Namun sebuah survei di tahun 2012 membantah teori ini dan menemukan hanya 6-23 persen populasi saja yang memiliki uban di usia 50 tahun.

5. Pewarnaan rambut berlebihan sebabkan uban
Biasanya alasan ini dipakai para orang tua agar anak-anaknya tak berani mengecat rambutnya atau bahkan gonta-ganti warna rambut. Padahal ini sama sekali tak ada hubungannya.

6. Terpapar matahari percepat munculnya uban
Paparan sinar matahari yang berlebihan memang mengakibatkan kulit menua dan keriput, tapi tidak ada pengaruhnya dengan rambut. Di tahun 2009, sekelompok peneliti dari Eropa menemukan mekanisme yang sebenarnya di balik munculnya uban.

Jadi sebenarnya sel-sel rambut secara alami memproduksi zat yang disebut hidrogen peroksida, namun jika produksinya berlebihan maka rambut berubah menjadi keputihan. Ini akan tetap terjadi terlepas berapapun usia Anda karena setiap orang menghasilkan zat yang sama.

"Tapi bukan berarti pakai topi jika keluar rumah atau jarang keluar akan mencegah hal ini. Karena ini semata disebabkan apa yang terjadi di dalam sel, tidak dipengaruhi faktor eksternal," tegas peneliti Gerald Weissman.

Kendati begitu, pakar lain bernama Philip Kingsley mengatakan uban lebih rentan mengalami kerusakan jika terpapar matahari karena kurangnya melanin yang terkandung di dalamnya. Jadi tetap pakai topi saja jika keluar rumah.

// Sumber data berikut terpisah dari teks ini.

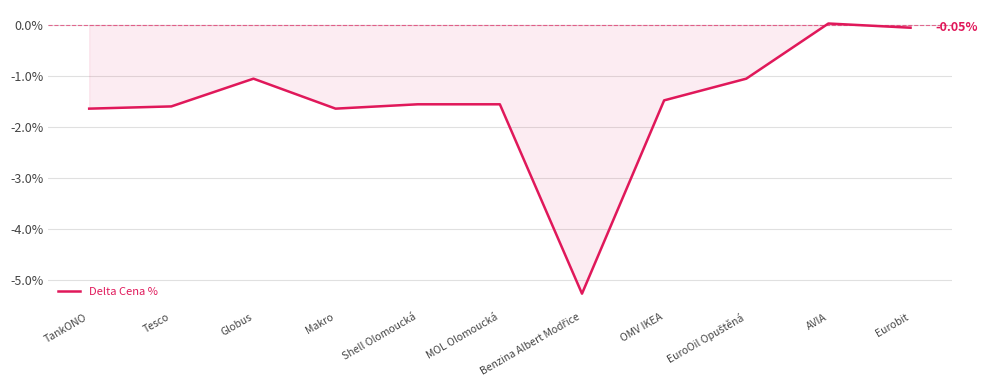

What is the difference between the maximum and minimum values?

5.3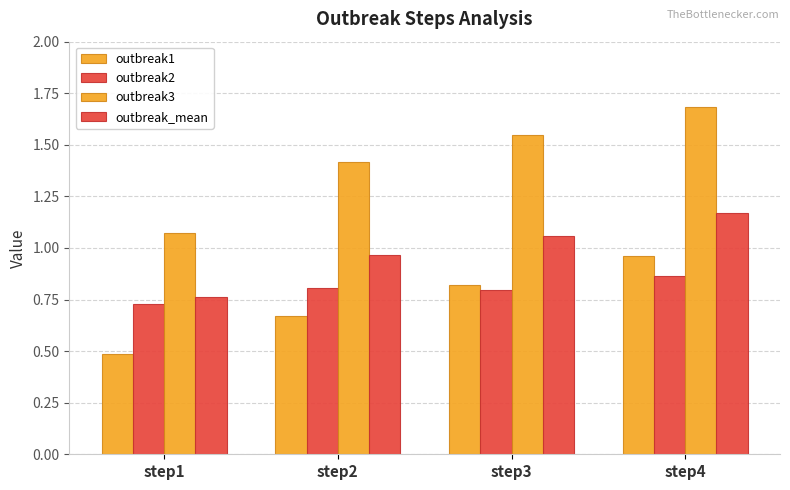

The value of outbreak3 at step3 is 2.4. True or false?

False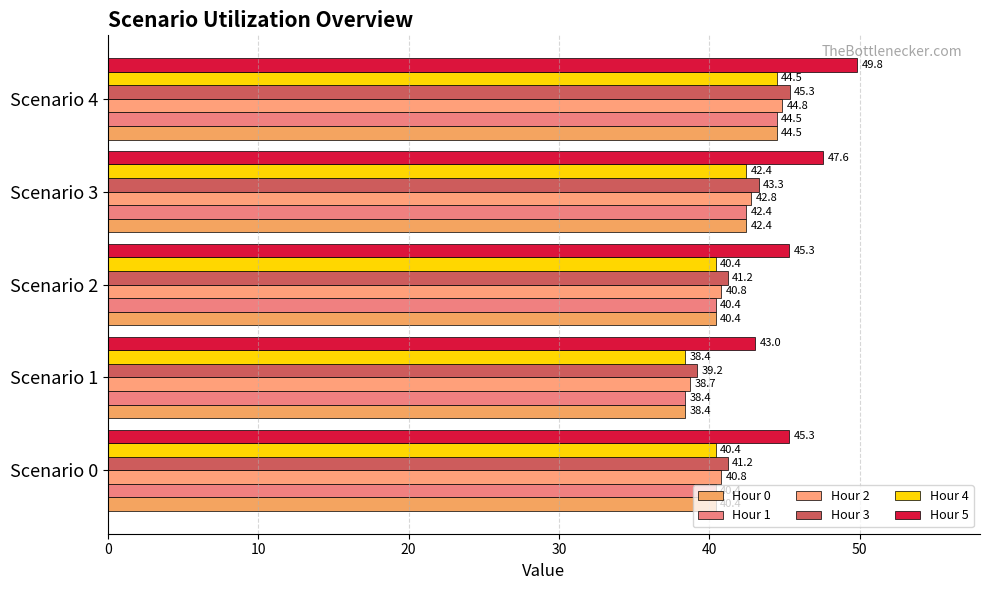

Reading right to left, transcribe all the data shown in this chart.

Hour 0: 44.5	42.4	40.4	38.4	40.4
Hour 1: 44.5	42.4	40.4	38.4	40.4
Hour 2: 44.8	42.8	40.8	38.7	40.8
Hour 3: 45.3	43.3	41.2	39.2	41.2
Hour 4: 44.5	42.4	40.4	38.4	40.4
Hour 5: 49.8	47.6	45.3	43.0	45.3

7. Pilihan gaya hidup juga pengaruhi uban
Untuk mencegah munculnya uban dini, ada beberapa gaya hidup yang bisa dipilih. Salah satu yang disepakati dokter adalah rendahnya kadar B12 (asam pantotenik) dalam tubuh, karena ini menyebabkan berkurangnya pigmen rambut sehingga uban cepat muncul.
 
Begitu juga dengan merokok. Sebuah studi di tahun 2013 memastikan ada kaitan antara kebiasaan merokok dengan perokok yang rambutnya memutih, bahkan sebelum usianya mencapai 30 tahun.